Qualitative Observations

Figures 12-15 look very similar to our “expected” waveform in Figure 7b, except for two main differences: quantization artifacts and random “spikes” throughout the waveform. The quantization artifacts are actually due to the sampling rate of the multimeter (about 2 Hz). Our video camera, at 30 FPS, grossly oversamples the multimeter! The “spiking” artifacts, at first, appear to be errors in digit identification. While this is true in some of the cases, in many cases, this is in fact an error from the multimeter! Take the first major “spike” around five seconds. Both algorithms in fact correctly identify this, shown in Figure 19, as 98.08 millivolts.


Figure 19 - Mistake in multimeter output.

That said, the two methods don’t always have the same “spikes” so we know that there are definitely some errors being made. Specific to the “Smart-strokes” algorithm, we notice a fair bit of oscillation around 30 millivolts–sometimes the “three” is being identified as a “four,” and vice versa. This gets worse as the spatial sampling rate is reduced. Interestingly, cross-correlation appears to work better as sampling rate is reduced (contradicting the “Test Data” results) — Figure 15 looks very clean. Somehow, the “spiking” has been corrected for!

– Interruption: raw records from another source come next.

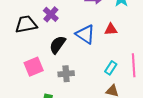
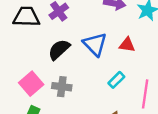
pink square: (34, 67) -> (31, 84), moved, turned -30
cyan rectangle: (111, 68) -> (116, 80), moved

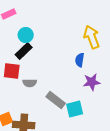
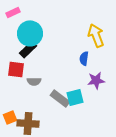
cyan circle: (26, 35) -> (30, 33), size x1.6
cyan square: (75, 109) -> (75, 97), moved

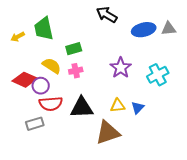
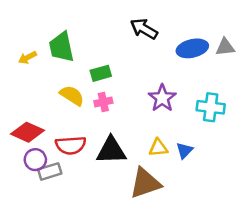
cyan cross: (158, 75) -> (211, 107), turned 35
red diamond: (25, 80) -> (27, 132), moved
purple circle: (41, 86) -> (35, 160), moved

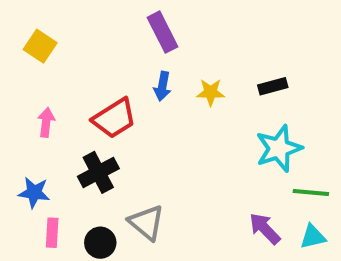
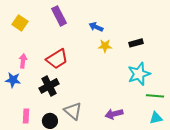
purple rectangle: (162, 32) -> (59, 16), moved
blue arrow: (162, 86) -> (96, 27), moved, turned 104
blue star: (34, 193) -> (13, 80), moved
purple arrow: (265, 229) -> (114, 114), moved, turned -60

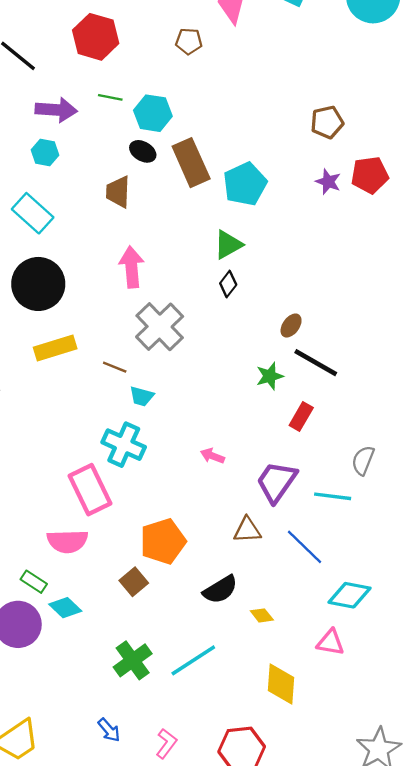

Since 30 FPS is too much for monitoring most test equipment, we can use the advantage of oversampling to create a robust moving average of the data to “smooth out” the quantization and the spikes. Alternatively, the sampling rate could be reduced, or, we could take “bursts” of 30 FPS at predefined intervals. For example, if we want to read a voltage once every hour, we could automatically turn on the camera for ten seconds each hour and take a fairly long average for each hour’s single time point.

Final Words

Thus, we have demonstrated a system whereby test equipment can be monitored using an ordinary digital camera. With a minimum amount of training, the Cross-correlation algorithm can be used to identify the digits very rapidly and with high accuracy. If more speed is desired at the cost of accuracy, the “Smart-strokes” algorithm can be used. If we have more time to manually identify digits coming from the video, a robust feature extractor and Neural Network classifier can be used to read the digits with high accuracy. All of the methods are computationally inexpensive and, since they are robust to a reduced spatial sampling rate, could likely be implemented in real time.